Ele citou como promissoras as recentes alterações constitucionais que estabeleceram uma cota de 30% para as mulheres na vida pública, um conselho constitucional e a nomeação de um Ministro de Direitos Humanos e Luta contra a Pobreza.
“O novo Conselho Eleitoral Permanente deve ter credibilidade e ter a confiança de todo o espectro político para garantir que as eleições locais, municipais e parlamentares ocorram sem demora e sejam livres, justas e sem violência”, disse Simonovic.
Redução das tropas
Simonovic pediu que a desmilitarização planejada das forças da Missão das Nações Unidas para a Estabilização no Haiti (MINUSTAH) seja acompanhada por um maior apoio à polícia nacional e às instituições do Estado de Direito.
“O recrutamento planejado de 5 mil novos policiais nos próximos quatro anos traz um grande potencial para um Haiti seguro. Se eles forem recrutados com base em seus méritos e forem bem treinados, e se houver a inclusão de mais mulheres, a Polícia Nacional do Haiti vai ser reforçada e trará confiança à população. O papel e a independência do Inspetor-Geral são fundamentais para garantir que os violadores dos direitos humanos sejam excluídos do alistamento”, disse ele.
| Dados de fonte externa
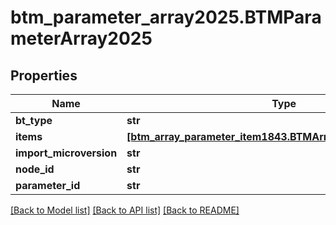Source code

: # btm_parameter_array2025.BTMParameterArray2025

## Properties
Name | Type | Description | Notes
------------ | ------------- | ------------- | -------------
**bt_type** | **str** |  | [optional] 
**items** | [**[btm_array_parameter_item1843.BTMArrayParameterItem1843]**](BTMArrayParameterItem1843.md) |  | [optional] 
**import_microversion** | **str** |  | [optional] 
**node_id** | **str** |  | [optional] 
**parameter_id** | **str** |  | [optional] 

[[Back to Model list]](../README.md#documentation-for-models) [[Back to API list]](../README.md#documentation-for-api-endpoints) [[Back to README]](../README.md)


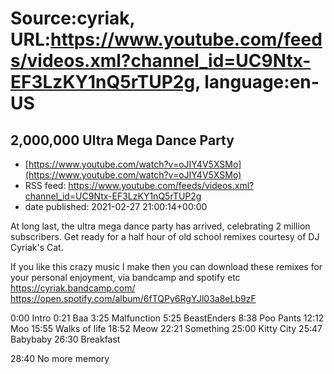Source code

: # Source:cyriak, URL:https://www.youtube.com/feeds/videos.xml?channel_id=UC9Ntx-EF3LzKY1nQ5rTUP2g, language:en-US

## 2,000,000 Ultra Mega Dance Party
 - [https://www.youtube.com/watch?v=oJIY4V5XSMo](https://www.youtube.com/watch?v=oJIY4V5XSMo)
 - RSS feed: https://www.youtube.com/feeds/videos.xml?channel_id=UC9Ntx-EF3LzKY1nQ5rTUP2g
 - date published: 2021-02-27 21:00:14+00:00

At long last, the ultra mega dance party has arrived, celebrating 2 million subscribers. Get ready for a half hour of old school remixes courtesy of DJ Cyriak's Cat.


If you like this crazy music I make then you can download these remixes for your personal enjoyment, via bandcamp and spotify etc
https://cyriak.bandcamp.com/
https://open.spotify.com/album/6fTQPy6RgYJl03a8eLb9zF


0:00 Intro
0:21 Baa
3:25 Malfunction
5:25 BeastEnders
8:38 Poo Pants
12:12 Moo
15:55 Walks of life
18:52 Meow
22:21 Something
25:00 Kitty City
25:47 Babybaby
26:30 Breakfast

28:40 No more memory

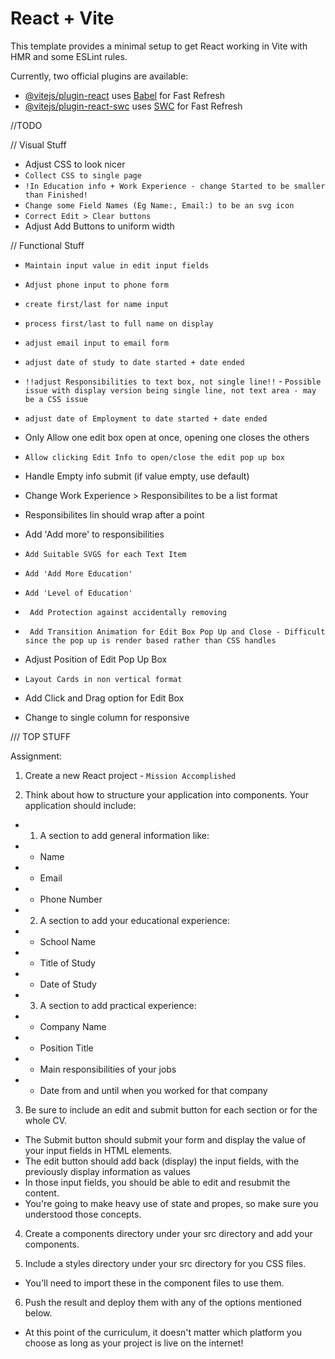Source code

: # React + Vite

This template provides a minimal setup to get React working in Vite with HMR and some ESLint rules.

Currently, two official plugins are available:

- [@vitejs/plugin-react](https://github.com/vitejs/vite-plugin-react/blob/main/packages/plugin-react/README.md) uses [Babel](https://babeljs.io/) for Fast Refresh
- [@vitejs/plugin-react-swc](https://github.com/vitejs/vite-plugin-react-swc) uses [SWC](https://swc.rs/) for Fast Refresh

//TODO

// Visual Stuff
- Adjust CSS to look nicer
- ``Collect CSS to single page``
- ``!In Education info + Work Experience - change Started to be smaller than Finished!``
- ``Change some Field Names (Eg Name:, Email:) to be an svg icon ``
- ``Correct Edit > Clear buttons``
- Adjust Add Buttons to uniform width

// Functional Stuff
- ``Maintain input value in edit input fields``
- ``Adjust phone input to phone form``
- ``create first/last for name input``
- ``process first/last to full name on display``
- ``adjust email input to email form``

- ``adjust date of study to date started + date ended``

- ``!!adjust Responsibilities to text box, not single line!!`` - ``Possible issue with display version being single line, not text area - may be a CSS issue``
- ``adjust date of Employment to date started + date ended``


- Only Allow one edit box open at once, opening one closes the others
- ``Allow clicking Edit Info to open/close the edit pop up box``

- Handle Empty info submit (if value empty, use default)
- Change Work Experience > Responsibilites to be a list format
- Responsibilites lin should wrap after a point
- Add 'Add more' to responsibilities
- ``Add Suitable SVGS for each Text Item``
- ``Add 'Add More Education'``
- ``Add 'Level of Education'``
- `` Add Protection against accidentally removing``
- `` Add Transition Animation for Edit Box Pop Up and Close - Difficult since the pop up is render based rather than CSS handles``
- Adjust Position of Edit Pop Up Box
- ``Layout Cards in non vertical format``
- Add Click and Drag option for Edit Box
- Change to single column for responsive




/// TOP STUFF

Assignment:

1. Create a new React project - ``Mission Accomplished``

2. Think about how to structure your application into components. Your application should include:

- 1. A section to add general information like:
- - Name
- - Email
- - Phone Number

- 2. A section to add your educational experience:
- - School Name
- - Title of Study
- - Date of Study

- 3. A section to add practical experience:
- - Company Name
- - Position Title
- - Main responsibilities of your jobs
- - Date from and until when you worked for that company

3. Be sure to include an edit and submit button for each section or for the whole CV.
- The Submit button should submit your form and display the value of your input fields in HTML elements.
- The edit button should add back (display) the input fields, with the previously display information as values
- In those input fields, you should be able to edit and resubmit the content.
- You're going to make heavy use of state and propes, so make sure you understood those concepts.

4. Create a components directory under your src directory and add your components.

5. Include a styles directory under your src directory for you CSS files.
- You'll need to import these in the component files to use them.

6. Push the result and deploy them with any of the options mentioned below.
- At this point of the curriculum, it doesn't matter which platform you choose as long as your project is live on the internet!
Reforma do sistema de justiça está atrasada
“A reforma da polícia não é suficiente. A reforma do sistema de justiça está muito atrasada. Eu visitei a Penitenciária Nacional, onde seus 3.489 presos vivem em condições desumanas e degradantes. Entre eles, apenas 278 têm registros de terem sido condenados, a maior parte do restante está em prisão preventiva prolongada. Um sistema de justiça mais independente, confiável e eficiente é necessário para resolver não só a situação presente, mas para garantir que os direitos da população estejam melhores protegidos, incluindo direitos sobre a terra”, observou.
Simonovic acrescentou que “muitos dos mais vulneráveis ainda estão presos em campos, em terras privadas e ameaçados por despejos forçados. Tenho sublinhado a necessidade de consulta com os moradores e do respeito pelas normas internacionais de direitos humanos no processo de desmantelamento desses campos restantes. Uma política de desenvolvimento habitacional e urbano abrangente é necessária”.